C’est un procès-verbal de notification daté du 16 juillet 2025, signé de la main de la greffière en chef de la Cour des comptes, qui a mis le feu aux poudres. Le document – que GabonReview a pu consulter à la suite d’une fuite interne – intime à Bilie-By-Nze de produire son compte de campagne «en application des dispositions combinées des articles 141 de la loi organique n°11/94 du 17 septembre 1994 relative à la Cour des comptes et 371, 373 de la loi organique n°001/2025 portant Code électoral». L’intéressé dispose d’un délai de huit jours, à défaut duquel la Cour prévient qu’elle statuera «à titre définitif en pleine juridiction».

Un ton péremptoire, une procédure rigide, et une mise en demeure qui ne dit pas son nom : le langage est celui d’une institution décidée à affirmer ses prérogatives. Mais à bien lire la lettre, la démarche s’inscrit aussi dans un contexte plus large, où la redéfinition des équilibres institutionnels post-transition rend chaque initiative plus sensible, plus exposée, et parfois plus politique qu’elle ne le paraît.
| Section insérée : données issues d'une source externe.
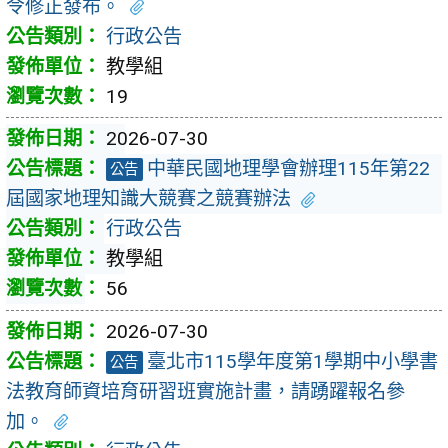
令修正發布。
行政公告
教學組
19
2026-07-30
中華民國地理學會辦理115年第22
公告
屆國家地理知識大競賽之競賽辦法
行政公告
教學組
56
2026-07-30
臺北市115學年度第1學期中小學書
公告
法教育師資培育研習班實施計畫，請踴躍報名參
加。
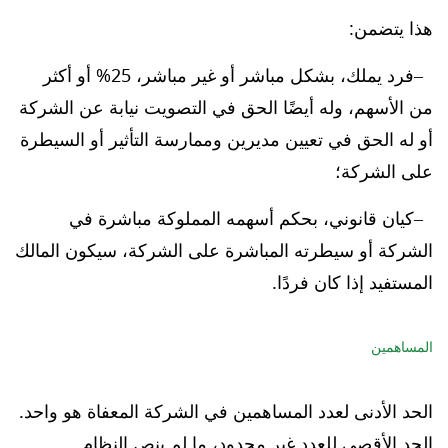
هذا يتضمن:
فرد يملك، بشكل مباشر أو غير مباشر، 25% أو أكثر
من الأسهم، وله أيضًا الحق في التصويت نيابة عن الشركة
أو له الحق في تعيين مديرين وممارسة التأثير أو السيطرة
على الشركة؛
كيان قانوني، بحكم أسهمه المملوكة مباشرة في
الشركة أو سيطرته المباشرة على الشركة، سيكون المالك
المستفيد إذا كان فردًا.
المساهمين
الحد الأدنى لعدد المساهمين في الشركة المعفاة هو واحد.
الحد الأقصى للعدد غير محدود، ما لم ينص النظام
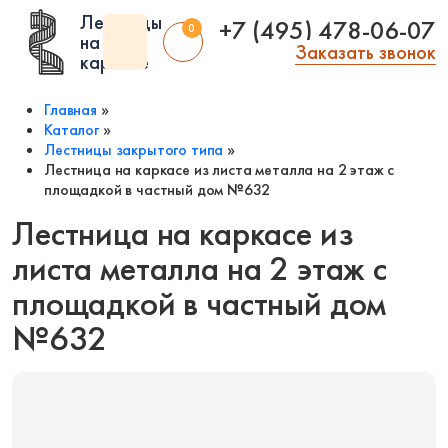
Лестницы
+7 (495) 478-06-07
0
на
Заказать звонок
каркасе
Главная
»
Каталог
»
Лестницы закрытого типа
»
Лестница на каркасе из листа металла на 2 этаж с
площадкой в частный дом №632
Помещение:
Тип лестницы:
Стиль:
Лестница на каркасе из
Внутренние
Из рифленого
Американский
листа металла на 2 этаж с
листа
стиль
Чердачные
Технические
В стиле арт деко
площадкой в частный дом
Чердачные на заказ
Складские
В стиле модерн
Чердачные
№632
винтовые
Уличные входные
Классические
Лестницы на
Фасадные
Современные
веранду
Уличные 2 ступени
В стиле лофт
Лестницы в эркер
Полувинтовые
Под старину
Антресольные
Компактные
Скандинавский
этажи
стиль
La riposte d’Alain-Claude Bilie-By-Nze, datée du 22 juillet 2025, est un modèle de réplique constitutionnelle. Dans ce mémoire de deux pages, l’ancien chef du gouvernement ne se contente pas de contester la demande : il en attaque le fondement même. «Les présentes constituent mes observations. Elles se fondent sur le moyen unique tiré de l’inconstitutionnalité des articles visés», annonce-t-il d’entrée.

La frappe est encore plus précise : selon lui, les articles 368 à 373 du Code électoral, ainsi que l’article 141 de la loi organique sur la Cour des comptes, violent l’article 133 de la Constitution, lequel limite le champ de compétence de la Cour au seul contrôle des finances publiques, à l’exclusion des fonds privés.

Un contentieux à haute valeur symbolique

«Aucun fondement constitutionnel ou organique ne permet donc d’étendre la compétence de la Cour des comptes au contrôle de dépenses électorales privées, ce qui viole les principes de la légalité et de la hiérarchie des normes», écrit Bilie-By-Nze avec une froideur chirurgicale. Il en appelle à la Cour constitutionnelle pour trancher cette question sérieuse, nouvelle et applicable au litige en cours.

Derrière le formalisme juridique, se dessine une stratégie de désamorçage politique par le droit. L’homme n’entend pas se laisser clouer au pilori d’un soupçon mal cadré. Son refus de plier n’est pas une simple posture : c’est un refus de laisser créer un précédent dangereux dans l’interprétation des pouvoirs de la Cour.

Ce bras de fer dépasse donc de loin le sort d’un compte de campagne. Il oppose deux lectures du droit, deux visions de la République, et peut-être deux ambitions institutionnelles concurrentes : celle d’un ancien Premier ministre qui refuse d’être instrumentalisé, et celle d’une Cour des comptes qui, dans le nouveau régime post-transition, tente de redéfinir sa place dans l’ordre républicain. Dans un Gabon en quête d’équilibres nouveaux, cette affaire pourrait bien faire date, sinon en droit, du moins en mémoire politique.